[AAR] Scenariusz III (1807) - Paweł vs Raleen, 06.12.2014

Iganie 1831, Ostrołęka 16 lutego 1807 i inne gry oparte na zasadach systemu
Awatar użytkownika
Raleen
Colonel Général
Posty: 43386
Rejestracja: czwartek, 22 grudnia 2005, 14:40
Lokalizacja: Warszawa
Has thanked: 3948 times
Been thanked: 2515 times
Kontakt:

[AAR] Scenariusz III (1807) - Paweł vs Raleen, 06.12.2014

Post autor: Raleen »

Relacja z rozgrywki na Portalu Strategie:

http://portal.strategie.net.pl/index.ph ... Itemid=121
Panie, weźcie kości w rękę i wyobraźcie sobie, że gracie z królem Kastylii, i rzucając je na stół zdajecie wszystko na los bitwy. Jeśli dopisze wam szczęście, zrobicie najlepszy rzut, jaki kiedykolwiek uczynił król na ziemi; a jeśli rzut wam się nie powiedzie, inaczej nie odejdziecie z gry, jak z honorem.

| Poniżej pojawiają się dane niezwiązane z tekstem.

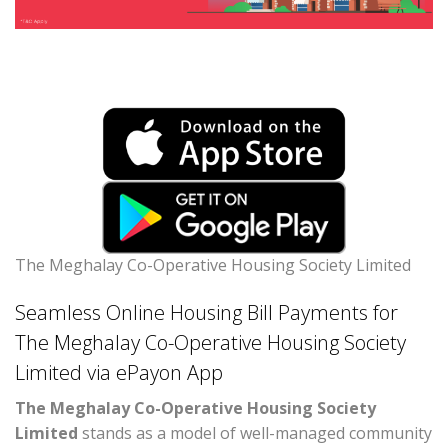
The Meghalay Co-Operative Housing Society Limited
Seamless Online Housing Bill Payments for
The Meghalay Co-Operative Housing Society
Limited via ePayon App
The Meghalay Co-Operative Housing Society
Limited
stands as a model of well-managed community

Gil de Osem do króla Portugalii Jana I Dobrego przed bitwą pod Aljubarrotą (14.VIII.1385)
czarek0402
Sous-lieutenant
Posty: 487
Rejestracja: poniedziałek, 7 sierpnia 2006, 17:38
Lokalizacja: Dolnośląskie
Has thanked: 148 times
Been thanked: 20 times

Re: [Ostrołęka 1807] Bitwa na wschodnim brzegu Narwi, 06.12.

Post autor: czarek0402 »

Francuska artyleria skutecznie dezorganizuje wrogie oddziały w punkcie, na który ma być skierowany atak, rosyjska artyleria póki co pudłuje.
To wynikło z różnicy wysokości? Francuska na wzgórzach, rosyjska nie?
Rosjanie sprawnie rozwinęli w lesie tyralierów. W lesie rozwinęli się francuscy tyralierzy, który rozpoczynają strzelaninę z przeciwnikiem,
Dla mnie super nie ma jako takich kolumn, linii w pełnym znaczeniu hasających szybko, sprawnie przez lasy. A czy artyleria, ba wozy taborowe mogą przez las się poruszać czy tylko drogami?
Dużo udało się natomiast osiągnąć francuskiej artylerii, która raz po raz trafia w baterie rosyjskie, dezorganizując je i demontując działa
To przewaga jakościowa, różnica w wysokości czy łut szczęścia w rzutach?
Kolumny grenadierów przedzierają się przez zarośla.
To jest jakiś młodnik, krzaki, chaszcze? Na południu widać jakby spowalniały, zatrzymywały natarcie. W sumie doszli pod wzgórze koło Pomian, rozciągnęli swoje skrzydło, ale jakby już nie miał kto dalej atakować i zarazem bronić po drugiej stronie.
Za to bliżej centrum rosyjska artyleria zdołała zatrzymać frontalny atak piechoty z dywizji Sucheta.
Czyli jednak daje radę.

Fajnie, nadal na plus wszystko, widać różnicę w ilości jednostek na pierwszym i na ostatnim zdjęciu, te jednostki wyparowały ze strat czy są jakby na tyłach po ucieczkach w dezorganizacji? :)
Awatar użytkownika
Raleen
Colonel Général
Posty: 43386
Rejestracja: czwartek, 22 grudnia 2005, 14:40
Lokalizacja: Warszawa
Has thanked: 3948 times
Been thanked: 2515 times
Kontakt:

Re: [Ostrołęka 1807] Bitwa na wschodnim brzegu Narwi, 06.12.

Post autor: Raleen »

Już staram się odpowiedzieć najlepiej jak umiem.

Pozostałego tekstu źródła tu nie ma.